ACE Inhibitor Use Lowers Risks for Pneumonia

A meta-analysis showed that angiotensin-converting–enzyme inhibitors, but not angiotensin-receptor blockers, lowered risk.
Many patients (as many as one third) who take angiotensin-converting–enzyme (ACE) inhibitors develop coughs. However, an enhanced cough reflex might lower risk for pneumonia. In this meta-analysis of 37 studies (18 randomized trials, 11 cohort studies, and 8 case-control studies), investigators evaluated the association between use of ACE inhibitors or angiotensin-receptor blockers (ARBs) and risk for pneumonia.
Overall, use of ACE inhibitors was associated with a significant 34% lower risk for pneumonia compared with no use of ACE inhibitors and a significant 30% lower risk for pneumonia compared with ARB use. Subgroup analyses of patients with stroke or heart failure yielded similar results. Finally, use of ACE inhibitors compared with no use was associated with a significant 27% lower risk for pneumonia-related death.
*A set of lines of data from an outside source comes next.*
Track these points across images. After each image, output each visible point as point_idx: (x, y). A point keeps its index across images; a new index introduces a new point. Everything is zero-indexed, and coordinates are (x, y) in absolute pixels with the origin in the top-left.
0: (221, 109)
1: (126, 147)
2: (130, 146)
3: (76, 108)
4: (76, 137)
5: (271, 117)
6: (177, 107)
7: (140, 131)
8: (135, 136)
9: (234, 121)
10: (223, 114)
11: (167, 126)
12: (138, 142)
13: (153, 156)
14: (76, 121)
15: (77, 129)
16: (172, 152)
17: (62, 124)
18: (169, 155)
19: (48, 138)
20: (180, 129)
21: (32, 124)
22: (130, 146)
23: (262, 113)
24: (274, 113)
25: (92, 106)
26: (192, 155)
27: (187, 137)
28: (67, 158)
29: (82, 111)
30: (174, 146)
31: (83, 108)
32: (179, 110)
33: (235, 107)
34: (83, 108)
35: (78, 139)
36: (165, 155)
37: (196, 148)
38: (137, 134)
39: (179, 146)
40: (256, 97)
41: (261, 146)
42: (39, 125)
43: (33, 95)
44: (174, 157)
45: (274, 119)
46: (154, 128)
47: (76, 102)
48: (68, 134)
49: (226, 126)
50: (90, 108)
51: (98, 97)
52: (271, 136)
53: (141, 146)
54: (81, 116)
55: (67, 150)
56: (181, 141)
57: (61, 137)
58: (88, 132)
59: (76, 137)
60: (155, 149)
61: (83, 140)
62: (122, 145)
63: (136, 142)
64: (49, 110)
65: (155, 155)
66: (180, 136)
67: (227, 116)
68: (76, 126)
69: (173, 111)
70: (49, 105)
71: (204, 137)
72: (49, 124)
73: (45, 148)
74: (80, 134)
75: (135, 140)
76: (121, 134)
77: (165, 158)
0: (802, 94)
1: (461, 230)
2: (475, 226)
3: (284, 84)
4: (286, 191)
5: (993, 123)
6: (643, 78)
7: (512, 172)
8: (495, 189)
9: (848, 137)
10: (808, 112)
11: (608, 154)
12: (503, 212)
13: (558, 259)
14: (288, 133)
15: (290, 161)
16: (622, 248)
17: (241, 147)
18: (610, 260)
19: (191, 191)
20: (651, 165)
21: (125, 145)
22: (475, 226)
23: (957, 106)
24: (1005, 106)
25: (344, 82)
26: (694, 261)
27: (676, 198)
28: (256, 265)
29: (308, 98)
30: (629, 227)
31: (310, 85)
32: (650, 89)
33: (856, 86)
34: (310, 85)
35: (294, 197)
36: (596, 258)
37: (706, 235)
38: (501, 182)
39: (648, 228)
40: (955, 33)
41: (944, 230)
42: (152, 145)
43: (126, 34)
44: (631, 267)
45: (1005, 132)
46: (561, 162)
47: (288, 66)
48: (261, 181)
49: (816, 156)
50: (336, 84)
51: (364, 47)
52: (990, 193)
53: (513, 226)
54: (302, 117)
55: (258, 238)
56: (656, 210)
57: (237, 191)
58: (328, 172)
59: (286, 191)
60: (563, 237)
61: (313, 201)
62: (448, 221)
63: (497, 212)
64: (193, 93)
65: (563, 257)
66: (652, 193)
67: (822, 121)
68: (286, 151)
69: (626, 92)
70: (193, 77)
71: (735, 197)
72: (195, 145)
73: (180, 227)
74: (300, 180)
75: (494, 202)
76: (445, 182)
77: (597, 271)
Comment: In this study, ACE inhibitor use was associated with attenuation of risks for pneumonia and pneumonia-related death. The authors suggest that "patients taking ACE inhibitors who develop cough should, providing that cough is tolerable, persist with treatment." Although this suggestion is reasonable (especially because ACE inhibitors confer considerable cardiovascular benefit), many patients with ACE inhibitor–related cough find this side effect too annoying or disruptive to continue taking the drug.